An Initial Value Problem in the context of differential equations is a problem where the solution to a differential equation is sought, subject to specific conditions at the start, known as initial conditions. In electrical engineering, this often aligns with the initial current or charge in a circuit component at time zero.

For successful analysis, these initial conditions must be incorporated into the equation solving process, which is elegantly handled by the Laplace Transform in our scenario. Initial conditions are crucial as they can significantly impact the circuit's behavior and the resulting time-domain solution for the current, 'i(t)'.

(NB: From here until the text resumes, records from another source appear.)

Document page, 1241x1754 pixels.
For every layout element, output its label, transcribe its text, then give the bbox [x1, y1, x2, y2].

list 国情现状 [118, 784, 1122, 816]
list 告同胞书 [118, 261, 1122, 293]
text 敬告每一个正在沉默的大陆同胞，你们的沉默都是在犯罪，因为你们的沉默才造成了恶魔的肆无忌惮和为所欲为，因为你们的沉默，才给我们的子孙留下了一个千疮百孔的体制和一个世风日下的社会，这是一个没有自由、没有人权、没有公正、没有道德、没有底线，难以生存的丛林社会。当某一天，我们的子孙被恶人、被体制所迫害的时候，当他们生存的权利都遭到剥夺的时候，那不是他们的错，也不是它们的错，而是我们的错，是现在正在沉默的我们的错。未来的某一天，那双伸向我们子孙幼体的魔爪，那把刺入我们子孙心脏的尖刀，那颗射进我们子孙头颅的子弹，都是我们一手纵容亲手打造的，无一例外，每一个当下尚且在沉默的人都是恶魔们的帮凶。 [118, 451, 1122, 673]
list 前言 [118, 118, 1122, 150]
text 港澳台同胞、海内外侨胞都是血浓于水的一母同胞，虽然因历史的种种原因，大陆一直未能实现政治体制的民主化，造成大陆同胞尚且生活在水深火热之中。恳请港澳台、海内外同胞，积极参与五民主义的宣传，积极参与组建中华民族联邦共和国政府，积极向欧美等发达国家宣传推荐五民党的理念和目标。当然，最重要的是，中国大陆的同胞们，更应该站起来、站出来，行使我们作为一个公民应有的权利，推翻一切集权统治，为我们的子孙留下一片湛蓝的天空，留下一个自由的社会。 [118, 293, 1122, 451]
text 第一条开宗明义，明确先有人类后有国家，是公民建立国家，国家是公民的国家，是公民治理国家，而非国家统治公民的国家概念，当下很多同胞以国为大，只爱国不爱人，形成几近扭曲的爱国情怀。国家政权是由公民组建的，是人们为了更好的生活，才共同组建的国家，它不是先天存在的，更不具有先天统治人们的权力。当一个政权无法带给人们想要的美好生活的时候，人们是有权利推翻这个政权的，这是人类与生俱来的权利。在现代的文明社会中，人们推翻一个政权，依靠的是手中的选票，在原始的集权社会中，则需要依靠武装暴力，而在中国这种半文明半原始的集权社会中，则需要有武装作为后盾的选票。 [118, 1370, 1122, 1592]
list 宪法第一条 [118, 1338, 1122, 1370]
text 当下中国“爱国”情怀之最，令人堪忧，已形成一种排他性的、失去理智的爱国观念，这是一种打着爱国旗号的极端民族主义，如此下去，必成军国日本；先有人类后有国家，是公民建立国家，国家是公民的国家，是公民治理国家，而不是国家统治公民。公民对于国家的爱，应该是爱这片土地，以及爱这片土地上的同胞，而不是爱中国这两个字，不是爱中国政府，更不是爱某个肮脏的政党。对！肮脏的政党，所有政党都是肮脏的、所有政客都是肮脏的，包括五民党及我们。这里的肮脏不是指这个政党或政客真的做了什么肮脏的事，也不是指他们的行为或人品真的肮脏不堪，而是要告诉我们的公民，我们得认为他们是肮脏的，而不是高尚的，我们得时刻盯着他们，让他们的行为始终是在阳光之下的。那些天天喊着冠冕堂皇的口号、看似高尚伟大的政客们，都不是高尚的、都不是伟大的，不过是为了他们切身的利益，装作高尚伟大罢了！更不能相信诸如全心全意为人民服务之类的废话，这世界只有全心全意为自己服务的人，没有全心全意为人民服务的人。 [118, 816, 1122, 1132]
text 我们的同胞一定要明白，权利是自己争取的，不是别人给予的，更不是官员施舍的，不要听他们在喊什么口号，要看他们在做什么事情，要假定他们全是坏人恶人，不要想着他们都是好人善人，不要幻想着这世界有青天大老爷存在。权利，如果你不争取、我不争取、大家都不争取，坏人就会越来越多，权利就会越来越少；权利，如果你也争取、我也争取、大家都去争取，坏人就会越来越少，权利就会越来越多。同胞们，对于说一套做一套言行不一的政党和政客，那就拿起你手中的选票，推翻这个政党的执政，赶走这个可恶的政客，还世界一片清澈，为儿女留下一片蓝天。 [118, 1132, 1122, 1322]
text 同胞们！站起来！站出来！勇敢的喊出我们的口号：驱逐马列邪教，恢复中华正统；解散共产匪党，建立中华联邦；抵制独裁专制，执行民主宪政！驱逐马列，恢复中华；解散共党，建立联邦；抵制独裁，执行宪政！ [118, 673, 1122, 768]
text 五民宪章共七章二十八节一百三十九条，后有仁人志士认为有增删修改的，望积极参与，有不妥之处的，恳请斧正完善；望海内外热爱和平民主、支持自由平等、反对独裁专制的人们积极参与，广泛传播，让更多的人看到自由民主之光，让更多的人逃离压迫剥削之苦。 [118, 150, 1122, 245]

Crucial Role of Initial Conditions

After transforming the equations with the Laplace Transform and considering the initial conditions, the process involves solving for the transformed function and then finding the inverse to return to the original domain. The initial conditions guide the Inverse Laplace Transform to yield a concrete solution that models the circuit's current at any point in time, precisely describing how the system evolves from its starting point.